Rapat Penilaian Arsip kali ini diinisiasi oleh Unit Pengelola Layanan Operasional dan Pengelola Data Bagian Umum Setkab Kukar. Seluruh Unit Kearsipan (UK) dan Unit Pengolah Pencipta Arsip (UPPA) dari 12 bagian di lingkungan Setkab Kukar turut hadir. Hadir pula dua narasumber utama, yakni Varia Fadillah, Kepala Bidang Perlindungan dan Penyelamatan Arsip Dinas Kearsipan dan Perpustakaan Kukar, serta Siti Noergaimah, Arsiparis Ahli Muda.

Varia Fadillah menjelaskan bahwa pemusnahan arsip memiliki fungsi penting dalam pengelolaan dokumen negara. Proses ini tidak hanya untuk efisiensi ruang, tetapi juga bertujuan menyederhanakan penyimpanan dan mempercepat akses terhadap dokumen-dokumen yang masih bernilai guna. “Kami menghapus dokumen yang sudah melewati masa retensinya dan tak lagi memiliki nilai tambah atau relevansi terhadap kepentingan publik maupun organisasi,” ungkapnya.

Dalam rapat tersebut, dibahas pula mekanisme dan prosedur Rapat Penilaian Arsip, yang mengacu pada regulasi kearsipan, termasuk Peraturan Daerah Kukar Nomor 02 Tahun 2023. Pasal 63 dari regulasi tersebut mengatur sanksi tegas bagi pejabat yang abai terhadap pengelolaan arsip, mulai dari teguran tertulis hingga penurunan pangkat. Hal ini menunjukkan betapa seriusnya Pemkab Kukar dalam menjaga kualitas manajemen arsip di lingkungannya.

Dafip Haryanto juga mengingatkan para Kepala Bagian dan pengelola arsip agar tak mengabaikan kewajiban pelaporan kegiatan kearsipan. Ia bahkan menegaskan akan memberikan tindakan tegas kepada unit yang lalai. “Pengelolaan arsip adalah bagian tak terpisahkan dari kinerja birokrasi.
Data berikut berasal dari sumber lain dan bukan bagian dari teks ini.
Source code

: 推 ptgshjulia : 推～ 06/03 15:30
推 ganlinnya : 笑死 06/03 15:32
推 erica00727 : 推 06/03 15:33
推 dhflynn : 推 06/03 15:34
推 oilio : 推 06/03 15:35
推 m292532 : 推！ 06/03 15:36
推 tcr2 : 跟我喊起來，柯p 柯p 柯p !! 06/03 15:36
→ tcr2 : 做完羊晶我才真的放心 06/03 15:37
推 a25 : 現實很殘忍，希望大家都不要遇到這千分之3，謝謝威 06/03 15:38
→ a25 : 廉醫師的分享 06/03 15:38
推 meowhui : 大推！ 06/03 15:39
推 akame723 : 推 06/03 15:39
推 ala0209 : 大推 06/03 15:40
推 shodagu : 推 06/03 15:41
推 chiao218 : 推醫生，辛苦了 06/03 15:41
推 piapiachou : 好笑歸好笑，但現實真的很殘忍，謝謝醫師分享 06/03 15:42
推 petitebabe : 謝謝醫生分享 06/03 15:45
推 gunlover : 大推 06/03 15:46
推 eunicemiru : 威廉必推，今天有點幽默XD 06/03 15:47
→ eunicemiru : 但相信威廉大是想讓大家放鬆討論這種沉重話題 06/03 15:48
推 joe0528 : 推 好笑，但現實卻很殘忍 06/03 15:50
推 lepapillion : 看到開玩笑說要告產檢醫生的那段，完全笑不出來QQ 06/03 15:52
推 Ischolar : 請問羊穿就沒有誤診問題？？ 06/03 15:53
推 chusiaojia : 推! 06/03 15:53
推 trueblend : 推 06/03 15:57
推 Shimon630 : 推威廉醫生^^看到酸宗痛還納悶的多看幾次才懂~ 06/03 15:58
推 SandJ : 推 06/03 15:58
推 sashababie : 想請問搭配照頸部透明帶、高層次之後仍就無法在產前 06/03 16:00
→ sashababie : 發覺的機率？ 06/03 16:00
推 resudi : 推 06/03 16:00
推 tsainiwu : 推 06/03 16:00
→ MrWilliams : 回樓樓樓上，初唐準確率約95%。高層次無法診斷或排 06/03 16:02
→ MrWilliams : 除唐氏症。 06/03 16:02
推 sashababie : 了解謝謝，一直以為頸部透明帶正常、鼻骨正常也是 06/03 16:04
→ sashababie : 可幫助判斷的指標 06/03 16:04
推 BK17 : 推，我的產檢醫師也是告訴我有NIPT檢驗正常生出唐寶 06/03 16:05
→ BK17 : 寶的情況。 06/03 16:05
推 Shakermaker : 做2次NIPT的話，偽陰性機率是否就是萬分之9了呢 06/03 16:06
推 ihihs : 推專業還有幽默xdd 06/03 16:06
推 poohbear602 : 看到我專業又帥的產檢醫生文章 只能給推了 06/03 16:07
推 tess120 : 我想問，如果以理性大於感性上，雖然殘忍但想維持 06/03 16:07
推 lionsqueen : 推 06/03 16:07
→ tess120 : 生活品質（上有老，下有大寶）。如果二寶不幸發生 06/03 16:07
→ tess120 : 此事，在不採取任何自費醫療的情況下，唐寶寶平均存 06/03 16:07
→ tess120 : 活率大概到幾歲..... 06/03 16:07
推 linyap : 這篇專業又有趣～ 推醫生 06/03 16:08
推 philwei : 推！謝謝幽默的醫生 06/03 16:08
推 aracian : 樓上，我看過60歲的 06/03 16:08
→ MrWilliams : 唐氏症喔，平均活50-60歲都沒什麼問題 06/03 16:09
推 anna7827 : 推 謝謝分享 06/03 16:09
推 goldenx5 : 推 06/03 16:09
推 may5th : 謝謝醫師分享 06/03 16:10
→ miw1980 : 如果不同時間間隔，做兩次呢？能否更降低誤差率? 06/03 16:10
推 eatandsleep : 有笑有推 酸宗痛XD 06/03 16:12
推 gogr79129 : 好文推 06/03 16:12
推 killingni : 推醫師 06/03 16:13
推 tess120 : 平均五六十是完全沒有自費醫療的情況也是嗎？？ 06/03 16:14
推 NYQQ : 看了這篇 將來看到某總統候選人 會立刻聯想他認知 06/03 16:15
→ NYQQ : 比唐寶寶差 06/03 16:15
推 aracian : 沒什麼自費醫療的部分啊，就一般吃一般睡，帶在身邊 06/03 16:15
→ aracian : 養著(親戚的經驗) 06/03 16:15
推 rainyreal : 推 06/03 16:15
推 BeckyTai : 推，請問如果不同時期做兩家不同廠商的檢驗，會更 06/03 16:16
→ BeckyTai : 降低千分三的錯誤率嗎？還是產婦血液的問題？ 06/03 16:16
Jika arsip terabaikan, maka proses administrasi juga akan terganggu,” tambahnya.

Rapat ini menjadi langkah strategis Pemkab Kukar dalam mempersiapkan pemusnahan arsip yang sudah tidak memiliki nilai guna, sekaligus menguatkan pemahaman akan pentingnya arsip sebagai instrumen tata kelola pemerintahan yang modern. Tidak hanya menyoroti efisiensi ruang dan dokumen, Rapat Penilaian Arsip juga menjadi forum pembelajaran lintas bagian mengenai regulasi dan prosedur yang harus dipenuhi sebelum proses pemusnahan dapat dilakukan secara sah.

Melalui kegiatan ini, Pemkab Kukar berharap tercipta keseragaman dalam pengelolaan arsip, yang pada akhirnya akan mendorong pelayanan publik yang lebih efisien dan tertata.